Davies et al/2000, 117: `The letters have been incised with typical `pock-and-smooth' technique. The strokes are very clear: fairly deep but not too open, with the width of incision at surface 1cm maximum'.
|Date:||600 - 699 (Tedeschi/1996)|
700 - 799 (Giot/1952)
650 - 799 (Davies/etal/2000)
Davies et al/2000, 119: `In view of the style of the lettering it would seem to belong to the later 7th or 8th century.

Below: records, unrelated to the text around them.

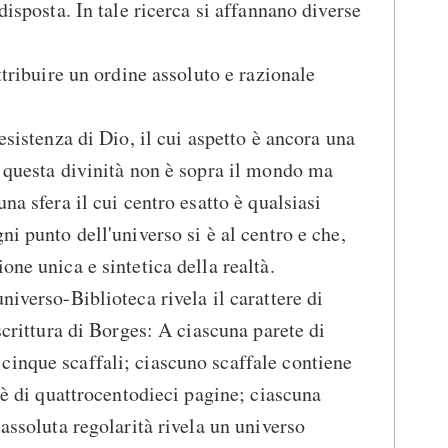
disposta. In tale ricerca si affannano diverse
attribuire un ordine assoluto e razionale
'esistenza di Dio, il cui aspetto è ancora una
a questa divinità non è sopra il mondo ma
na sfera il cui centro esatto è qualsiasi
ni punto dell'universo si è al centro e che,
one unica e sintetica della realtà.
niverso-Biblioteca rivela il carattere di
 scrittura di Borges: A ciascuna parete di
cinque scaffali; ciascuno scaffale contiene
o è di quattrocentodieci pagine; ciascuna
 assoluta regolarità rivela un universo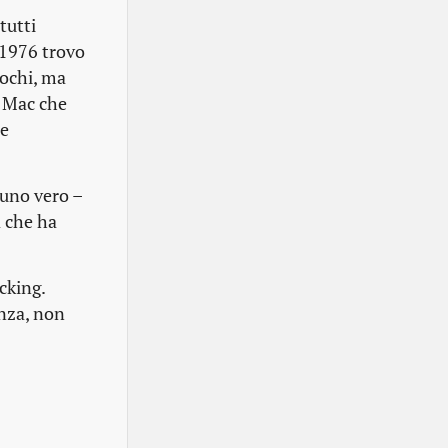
tutti
 1976 trovo
pochi, ma
o Mac che
te
 uno vero –
a che ha
cking.
enza, non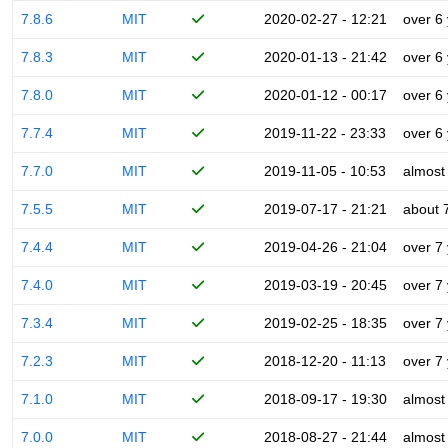
7.8.6
MIT
2020-02-27 - 12:21
over 6
7.8.3
MIT
2020-01-13 - 21:42
over 6
7.8.0
MIT
2020-01-12 - 00:17
over 6
7.7.4
MIT
2019-11-22 - 23:33
over 6
7.7.0
MIT
2019-11-05 - 10:53
almost
7.5.5
MIT
2019-07-17 - 21:21
about 
7.4.4
MIT
2019-04-26 - 21:04
over 7
7.4.0
MIT
2019-03-19 - 20:45
over 7
7.3.4
MIT
2019-02-25 - 18:35
over 7
7.2.3
MIT
2018-12-20 - 11:13
over 7
7.1.0
MIT
2018-09-17 - 19:30
almost
7.0.0
MIT
2018-08-27 - 21:44
almost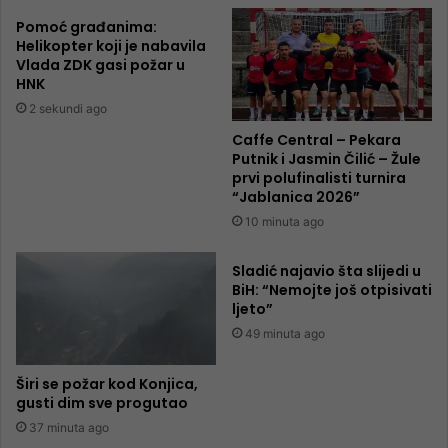
Pomoć građanima:
Helikopter koji je nabavila
Vlada ZDK gasi požar u
HNK
2 sekundi ago
Caffe Central – Pekara
Putnik i Jasmin Čilić – Žule
prvi polufinalisti turnira
“Jablanica 2026”
10 minuta ago
Sladić najavio šta slijedi u
BiH: “Nemojte još otpisivati
ljeto”
49 minuta ago
Širi se požar kod Konjica,
gusti dim sve progutao
37 minuta ago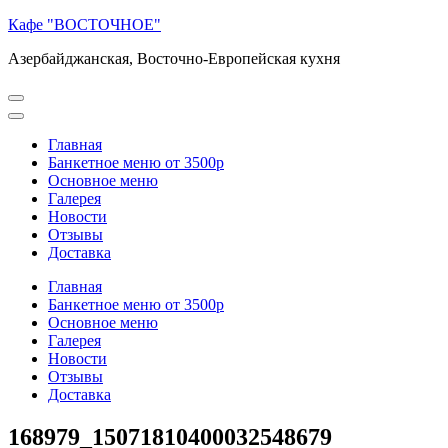
Перейти
Кафе "ВОСТОЧНОЕ"
к
Азербайджанская, Восточно-Европейская кухня
содержимому
(нажмите
Enter)
Главная
Банкетное меню от 3500р
Основное меню
Галерея
Новости
Отзывы
Доставка
Главная
Банкетное меню от 3500р
Основное меню
Галерея
Новости
Отзывы
Доставка
168979_15071810400032548679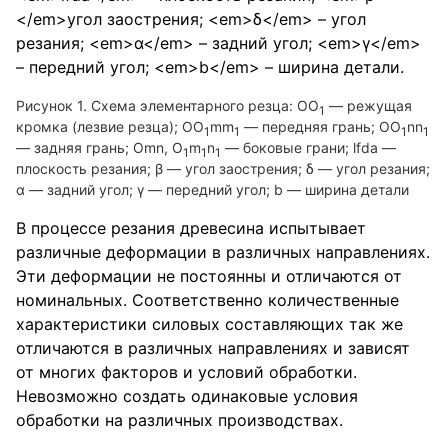
Рисунок 1. Схема элементарного резца: OO
— режущая
1
кромка (лезвие резца); OO
mm
— передняя грань; OO
nn
1
1
1
1
— задняя грань; Omn, O
m
n
— боковые грани; lfda —
1
1
1
плоскость резания; β — угол заострения; δ — угол резания;
α — задний угол; γ — передний угол; b — ширина детали
В процессе резания древесина испытывает
различные деформации в различных направлениях.
Эти деформации не постоянны и отличаются от
номинальных. Соответственно количественные
характеристики силовых составляющих так же
отличаются в различных направлениях и зависят
от многих факторов и условий обработки.
Невозможно создать одинаковые условия
обработки на различных производствах.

|Language:||name only (rbook)|
|Palaeography:||Davies et al/2000, 117--118: `The inscription is in Insular decorative capitals and is well executed and elegant (cf. Higgitt 1994: 209-33). The text is preceded by an equal-armed cross with slightly expanded terminals. The G is half-uncial with a serifed flat top stroke and a sweeping curved stroke. The two As are angle-barred, and on neither do the two arms quite meet; rather they join the flat top stroke. The two Ls are placed one within the other and each is curved with wedge-shaped finials. The M consists of three vertical strokes joined medially by a horizontal stroke; again the ascenders have wedge-shaped finials. The final U has a vertical stroke on the right and a curved stroke on the left that bends and joins the ascender. Both these strokes also have the same wedge-shaped finials. The script is very similar to the decorative capitals of the Lindisfarne Gospels (CLA vol. 2 no. 187). The letters GALL are also almost exactly paralleled, without the angle-bar A, in the Book of Kells fol. 174v (CLA vol. 2 no. 274). The use of Insular decorative capitals and the similarities with the Lindisfarne Gospels make a date of carving within the second half of the 7th or the 8th century likely'.|
Davies et al/2000, 117: `The inscription is complete and well preserved; the final U has suffered some damage but this is slight and the letter is still clear'.
GALL- corresponds to Middle Breton Gall `Frenchman' from Old Celtic Gallos `Gaul'; cf. Breton Bro C'hall `France' from *Broga Gallon `Country of the Gauls'. In Brittany, this root occurs in a Gallo-Latin name with suffix, Gallianus (CR no. 120). For an OB compound beginning with an ethnic name, compare Saus-hoiarn (CR no. 171) with Saus `Saxon' (Tanguy 1998: 56). An uncompounded ethnic name occurs as Early OW Guoidel (Lib. Land. no. 209b c. 750-80).
MAU is attested as the second element in the name Tutamau (CR no. 281), and also probably in Wormawi in ch. 14 of the Vita of Paul Aurelian), unless that is Uurm-/Uorm- `brown' plus the suffix -(i)au. Cornish has a common noun maw `young man, servant' from British *magus. Magu- is attested as a name element in Gaulish. These forms correspond to the OIr. common noun mug `slave, servant'. The same root is found in Breton maouez `woman', corresponding to Cornish mowes `girl', and probably in Breton mevel `domestic servant'. The Early Welsh collective maon (two syllables) is used with the meaning `subjects, a king's warband' (GPC sn.). The singular occurs in the Welsh fossilized phrase meudwy `hermit, monk', as if from *magus Dewi: `servant of God'. The same element occurs in two compound names in Late Romano-British spellings in inscriptions from Wales: MAVOHE[N-] from *Magu-senos (Llanboidy: ECMW no. 149) and VEDOMAV- (Margam: ECMW no. 229). If Gallmau is not simply a name that is servile in origin, it may contain the sense of meudwy as a name in faith, i.e. `Gallo-Roman Servant [of God]'.